They leave, somewhat dejected in the knowledge that they'll have to remove their fingers from their ears and stop humming sooner or later. Henry even starts getting emo on us; when asked if they should replace the broken window, he replies:
"Oh, it matters not -- it matters not," said Henry, listlessly; "nothing matters now. I care not what becomes of me -- am getting weary of a life which now must be one of misery and dread."
Chillingworth reassures Henry that he can stand up against the vampire (which may or may not exist), and then there's this odd bit about religion:
"But, Mr. Chillingworth, I cannot and will not renounce the sublime truths of Scripture. They may be incomprehensible; they may be inconsistent; and some of them may look ridiculous; but still they are sacred and sublime, and I will not renounce them although my reason may not accord with them, because they are the laws of Heaven."
No wonder this powerful argument silenced Mr. Chillingworth, who was one of those characters in society who hold most dreadful opinions, and who would destroy religious beliefs, and all the different sects of the world, if they could, and endeavour to introduce instead some horrible system of human reason and profound philosophy.
But how soon the religious man silences his opponent; and let it not be supposed that, because his opponent says no more upon the subject, he does so because he is disgusted with the stupidity of the other; no, it is because he is completely beaten, and has nothing more to say.

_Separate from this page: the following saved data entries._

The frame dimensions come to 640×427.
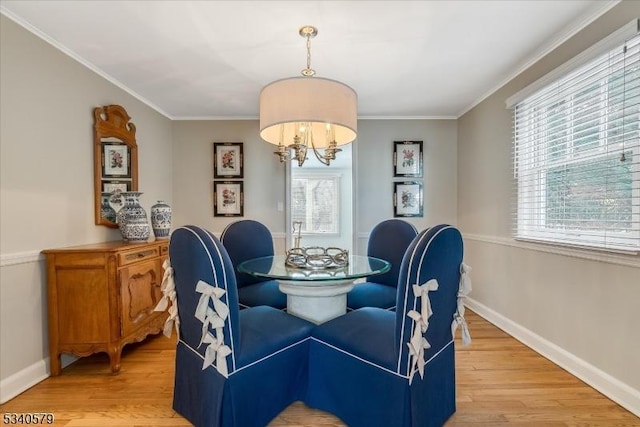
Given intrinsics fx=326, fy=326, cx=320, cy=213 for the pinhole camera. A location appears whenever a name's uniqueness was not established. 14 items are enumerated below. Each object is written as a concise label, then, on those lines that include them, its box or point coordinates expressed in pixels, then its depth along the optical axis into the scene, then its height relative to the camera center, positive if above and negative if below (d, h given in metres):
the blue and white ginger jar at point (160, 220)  2.93 -0.10
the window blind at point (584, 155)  1.80 +0.33
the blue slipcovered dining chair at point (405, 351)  1.36 -0.67
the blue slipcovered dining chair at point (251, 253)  2.32 -0.37
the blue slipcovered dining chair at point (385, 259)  2.24 -0.42
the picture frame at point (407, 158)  4.01 +0.59
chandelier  1.74 +0.56
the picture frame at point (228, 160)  3.99 +0.59
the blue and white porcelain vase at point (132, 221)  2.61 -0.10
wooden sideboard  2.12 -0.60
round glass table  1.76 -0.47
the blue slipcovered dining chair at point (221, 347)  1.40 -0.66
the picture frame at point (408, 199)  4.01 +0.09
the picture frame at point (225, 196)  4.00 +0.15
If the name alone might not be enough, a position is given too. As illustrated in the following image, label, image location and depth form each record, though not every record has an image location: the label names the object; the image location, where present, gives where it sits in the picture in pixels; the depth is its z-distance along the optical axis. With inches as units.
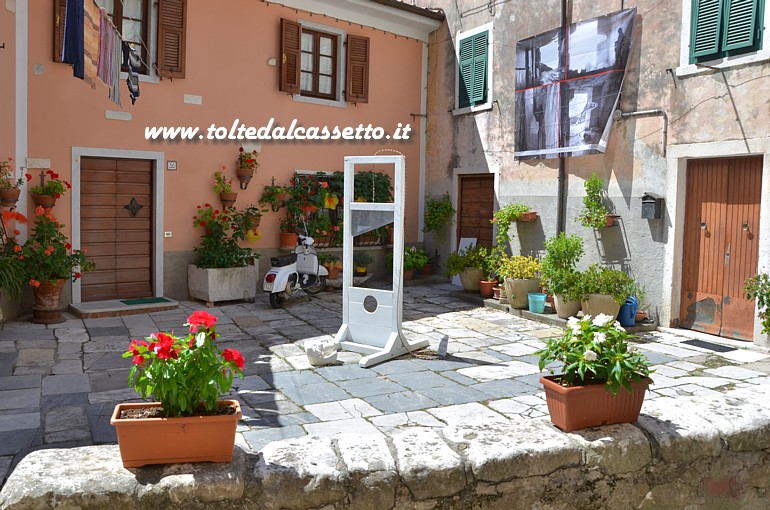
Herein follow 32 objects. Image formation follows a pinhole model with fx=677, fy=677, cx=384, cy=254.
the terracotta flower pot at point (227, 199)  408.5
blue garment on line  250.8
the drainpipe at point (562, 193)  391.5
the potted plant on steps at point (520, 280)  383.2
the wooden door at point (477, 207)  460.8
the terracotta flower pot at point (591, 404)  125.3
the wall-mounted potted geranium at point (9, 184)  318.5
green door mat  373.4
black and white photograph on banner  357.7
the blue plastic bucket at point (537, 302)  370.0
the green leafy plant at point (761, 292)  285.7
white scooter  384.4
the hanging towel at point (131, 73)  320.5
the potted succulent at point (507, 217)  413.4
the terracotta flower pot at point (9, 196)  317.7
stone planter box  387.5
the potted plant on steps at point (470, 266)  434.3
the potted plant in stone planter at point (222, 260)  389.7
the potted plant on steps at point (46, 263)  323.0
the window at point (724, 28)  295.4
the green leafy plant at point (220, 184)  407.5
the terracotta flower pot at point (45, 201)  338.3
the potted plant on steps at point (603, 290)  329.4
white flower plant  128.8
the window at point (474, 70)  450.0
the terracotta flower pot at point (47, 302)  327.3
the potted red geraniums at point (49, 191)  339.3
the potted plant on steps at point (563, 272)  346.9
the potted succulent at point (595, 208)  358.9
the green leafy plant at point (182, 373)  108.0
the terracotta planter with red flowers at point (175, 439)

This almost brings me back to the stealth parody theory I mentioned back in Chapter 5 (and by the way, I believe I have found the book after several weeks of searching: The Vampire's Bedside Companion, by Peter Underwood—but I have not received it in the mail yet, so I cannot be certain).

Chapter 9: In Which Flora is Badass (But JMR Kind of Screws It Up)


  1. I continue to enjoy each of these postings so very much! I've even sent the URL of your blog to some others.

    Um...don't want to give anything away, but I wasn't maintaining the nighttime visit is because the plot demands it, but that the plot later explains it--at least to some extent. There is a reason in character for this event to take place.

    Me, I hardly think a vampire named Marmaduke is any more frightening than one named Runnegate...

  2. I wasn't maintaining the nighttime visit is because the plot demands it, but that the plot later explains it--at least to some extent.

    Fair enough. I have just received my copy of Varney the Vampire (ed. Curt Herr) in the mail (it is the size of a science textbook!), and hope to read ahead a bit more before I make my next post. (I haven't been reading ahead because my eyes have trouble focusing on large amounts of text on a computer screen, and the free online copy was all I had to guide me before.)

    Thank you for the links! If you would ever be interested in making a guest post (if you have a favorite chapter or something), please let me know; I'd love to have you.

  3. Thanks for the offer! I'll consider it, but right now my focus vis-a-vis VARNEY is re-editing and re-writing.